Give back exactly the lines of the data below, starting with the line that has "of human adenocarcinoma" and going on through the line that has "of human breast".

-*-*-

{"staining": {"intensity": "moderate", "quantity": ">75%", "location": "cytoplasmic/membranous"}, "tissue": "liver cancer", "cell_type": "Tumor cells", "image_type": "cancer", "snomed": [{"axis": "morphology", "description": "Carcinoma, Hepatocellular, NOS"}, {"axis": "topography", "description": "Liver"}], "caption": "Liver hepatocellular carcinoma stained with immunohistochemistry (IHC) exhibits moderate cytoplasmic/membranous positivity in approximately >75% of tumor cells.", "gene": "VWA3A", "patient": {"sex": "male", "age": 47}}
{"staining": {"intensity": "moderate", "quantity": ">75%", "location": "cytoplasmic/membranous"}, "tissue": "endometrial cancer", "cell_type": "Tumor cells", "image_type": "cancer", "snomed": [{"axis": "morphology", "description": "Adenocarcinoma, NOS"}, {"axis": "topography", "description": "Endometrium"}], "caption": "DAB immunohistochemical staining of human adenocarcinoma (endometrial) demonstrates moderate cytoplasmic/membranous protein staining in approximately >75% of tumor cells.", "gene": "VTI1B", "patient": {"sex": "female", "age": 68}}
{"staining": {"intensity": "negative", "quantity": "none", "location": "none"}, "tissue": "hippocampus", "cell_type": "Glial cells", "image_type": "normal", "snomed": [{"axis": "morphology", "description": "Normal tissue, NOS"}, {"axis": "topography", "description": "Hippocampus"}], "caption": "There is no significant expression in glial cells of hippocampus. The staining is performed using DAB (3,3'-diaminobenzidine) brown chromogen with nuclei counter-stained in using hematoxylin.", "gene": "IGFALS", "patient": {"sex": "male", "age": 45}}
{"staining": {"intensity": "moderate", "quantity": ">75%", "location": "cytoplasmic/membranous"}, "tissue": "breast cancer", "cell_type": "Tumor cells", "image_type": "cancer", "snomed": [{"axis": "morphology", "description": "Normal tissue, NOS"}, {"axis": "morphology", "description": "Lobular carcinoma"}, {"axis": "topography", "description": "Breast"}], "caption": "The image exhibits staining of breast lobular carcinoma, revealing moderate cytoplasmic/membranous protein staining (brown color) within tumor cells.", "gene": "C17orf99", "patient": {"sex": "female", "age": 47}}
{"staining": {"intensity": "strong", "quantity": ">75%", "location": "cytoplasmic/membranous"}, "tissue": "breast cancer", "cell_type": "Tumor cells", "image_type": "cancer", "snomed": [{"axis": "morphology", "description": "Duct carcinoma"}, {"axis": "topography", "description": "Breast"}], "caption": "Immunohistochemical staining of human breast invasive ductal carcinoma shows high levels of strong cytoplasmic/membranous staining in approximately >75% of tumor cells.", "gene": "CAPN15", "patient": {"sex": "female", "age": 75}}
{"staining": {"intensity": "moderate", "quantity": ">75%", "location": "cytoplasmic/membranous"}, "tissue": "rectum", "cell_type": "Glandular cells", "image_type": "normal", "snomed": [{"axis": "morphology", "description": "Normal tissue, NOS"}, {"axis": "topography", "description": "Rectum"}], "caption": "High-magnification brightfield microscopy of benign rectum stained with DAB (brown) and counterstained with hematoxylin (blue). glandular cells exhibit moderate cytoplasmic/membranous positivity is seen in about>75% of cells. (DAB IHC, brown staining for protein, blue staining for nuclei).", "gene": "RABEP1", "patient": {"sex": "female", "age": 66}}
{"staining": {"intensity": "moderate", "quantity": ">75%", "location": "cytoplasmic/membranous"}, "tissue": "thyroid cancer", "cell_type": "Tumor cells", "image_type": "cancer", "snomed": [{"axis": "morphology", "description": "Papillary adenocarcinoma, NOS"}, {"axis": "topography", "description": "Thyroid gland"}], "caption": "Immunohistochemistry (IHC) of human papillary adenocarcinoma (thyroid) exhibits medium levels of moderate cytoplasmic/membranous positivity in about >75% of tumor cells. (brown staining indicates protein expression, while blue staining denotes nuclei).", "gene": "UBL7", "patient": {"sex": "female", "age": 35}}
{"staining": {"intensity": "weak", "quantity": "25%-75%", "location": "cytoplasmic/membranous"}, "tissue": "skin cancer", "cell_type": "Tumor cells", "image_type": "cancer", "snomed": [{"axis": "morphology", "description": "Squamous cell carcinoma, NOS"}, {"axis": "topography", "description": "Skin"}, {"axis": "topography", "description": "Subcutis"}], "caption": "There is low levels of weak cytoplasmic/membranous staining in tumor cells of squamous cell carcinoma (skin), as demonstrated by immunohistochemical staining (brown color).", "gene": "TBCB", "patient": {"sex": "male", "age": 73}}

-*-*-

=== Solution to this exercise ===
{"staining": {"intensity": "moderate", "quantity": ">75%", "location": "cytoplasmic/membranous"}, "tissue": "endometrial cancer", "cell_type": "Tumor cells", "image_type": "cancer", "snomed": [{"axis": "morphology", "description": "Adenocarcinoma, NOS"}, {"axis": "topography", "description": "Endometrium"}], "caption": "DAB immunohistochemical staining of human adenocarcinoma (endometrial) demonstrates moderate cytoplasmic/membranous protein staining in approximately >75% of tumor cells.", "gene": "VTI1B", "patient": {"sex": "female", "age": 68}}
{"staining": {"intensity": "negative", "quantity": "none", "location": "none"}, "tissue": "hippocampus", "cell_type": "Glial cells", "image_type": "normal", "snomed": [{"axis": "morphology", "description": "Normal tissue, NOS"}, {"axis": "topography", "description": "Hippocampus"}], "caption": "There is no significant expression in glial cells of hippocampus. The staining is performed using DAB (3,3'-diaminobenzidine) brown chromogen with nuclei counter-stained in using hematoxylin.", "gene": "IGFALS", "patient": {"sex": "male", "age": 45}}
{"staining": {"intensity": "moderate", "quantity": ">75%", "location": "cytoplasmic/membranous"}, "tissue": "breast cancer", "cell_type": "Tumor cells", "image_type": "cancer", "snomed": [{"axis": "morphology", "description": "Normal tissue, NOS"}, {"axis": "morphology", "description": "Lobular carcinoma"}, {"axis": "topography", "description": "Breast"}], "caption": "The image exhibits staining of breast lobular carcinoma, revealing moderate cytoplasmic/membranous protein staining (brown color) within tumor cells.", "gene": "C17orf99", "patient": {"sex": "female", "age": 47}}
{"staining": {"intensity": "strong", "quantity": ">75%", "location": "cytoplasmic/membranous"}, "tissue": "breast cancer", "cell_type": "Tumor cells", "image_type": "cancer", "snomed": [{"axis": "morphology", "description": "Duct carcinoma"}, {"axis": "topography", "description": "Breast"}], "caption": "Immunohistochemical staining of human breast invasive ductal carcinoma shows high levels of strong cytoplasmic/membranous staining in approximately >75% of tumor cells.", "gene": "CAPN15", "patient": {"sex": "female", "age": 75}}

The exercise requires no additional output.